• [DATA EXCERPTS]:

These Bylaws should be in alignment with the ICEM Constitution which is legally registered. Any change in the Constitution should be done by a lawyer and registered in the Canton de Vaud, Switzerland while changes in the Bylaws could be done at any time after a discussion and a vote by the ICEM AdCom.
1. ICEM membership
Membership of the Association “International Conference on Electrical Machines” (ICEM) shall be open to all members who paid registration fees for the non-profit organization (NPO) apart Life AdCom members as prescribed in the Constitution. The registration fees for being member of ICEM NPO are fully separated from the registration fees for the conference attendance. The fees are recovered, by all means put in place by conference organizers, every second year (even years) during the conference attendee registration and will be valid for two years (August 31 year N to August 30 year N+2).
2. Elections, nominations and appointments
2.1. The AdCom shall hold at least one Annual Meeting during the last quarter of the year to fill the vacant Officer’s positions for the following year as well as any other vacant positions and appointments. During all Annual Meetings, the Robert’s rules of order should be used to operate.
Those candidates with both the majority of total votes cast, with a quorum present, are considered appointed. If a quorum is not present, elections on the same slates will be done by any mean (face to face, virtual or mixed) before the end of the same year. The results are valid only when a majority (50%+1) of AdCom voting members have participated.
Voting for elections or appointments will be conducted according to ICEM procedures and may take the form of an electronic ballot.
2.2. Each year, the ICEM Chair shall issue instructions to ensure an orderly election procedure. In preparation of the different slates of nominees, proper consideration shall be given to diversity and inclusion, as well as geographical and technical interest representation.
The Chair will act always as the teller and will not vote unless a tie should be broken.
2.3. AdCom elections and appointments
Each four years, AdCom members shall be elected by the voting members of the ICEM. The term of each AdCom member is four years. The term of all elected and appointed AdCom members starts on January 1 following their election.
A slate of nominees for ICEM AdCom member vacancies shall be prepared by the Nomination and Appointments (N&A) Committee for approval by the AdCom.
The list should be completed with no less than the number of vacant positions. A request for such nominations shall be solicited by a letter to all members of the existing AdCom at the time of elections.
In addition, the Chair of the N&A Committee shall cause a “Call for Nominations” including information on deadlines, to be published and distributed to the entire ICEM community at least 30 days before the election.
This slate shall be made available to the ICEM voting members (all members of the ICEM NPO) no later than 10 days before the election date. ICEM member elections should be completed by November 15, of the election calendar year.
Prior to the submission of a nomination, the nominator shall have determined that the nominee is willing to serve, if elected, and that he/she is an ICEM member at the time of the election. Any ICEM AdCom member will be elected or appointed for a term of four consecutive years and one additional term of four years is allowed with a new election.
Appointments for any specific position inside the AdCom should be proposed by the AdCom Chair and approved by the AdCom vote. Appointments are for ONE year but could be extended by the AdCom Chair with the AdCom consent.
...
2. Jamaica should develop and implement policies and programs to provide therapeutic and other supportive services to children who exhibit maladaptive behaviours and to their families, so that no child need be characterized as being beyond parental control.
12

• [EXERCISE AIM]: Search the listing above for the lines with "2.1. The AdCom" and "Those candidates with", then output those lines and all lines between them exactly.

• [RESPONSE TO THIS EXERCISE]:
2.1. The AdCom shall hold at least one Annual Meeting during the last quarter of the year to fill the vacant Officer’s positions for the following year as well as any other vacant positions and appointments. During all Annual Meetings, the Robert’s rules of order should be used to operate.
Those candidates with both the majority of total votes cast, with a quorum present, are considered appointed. If a quorum is not present, elections on the same slates will be done by any mean (face to face, virtual or mixed) before the end of the same year. The results are valid only when a majority (50%+1) of AdCom voting members have participated.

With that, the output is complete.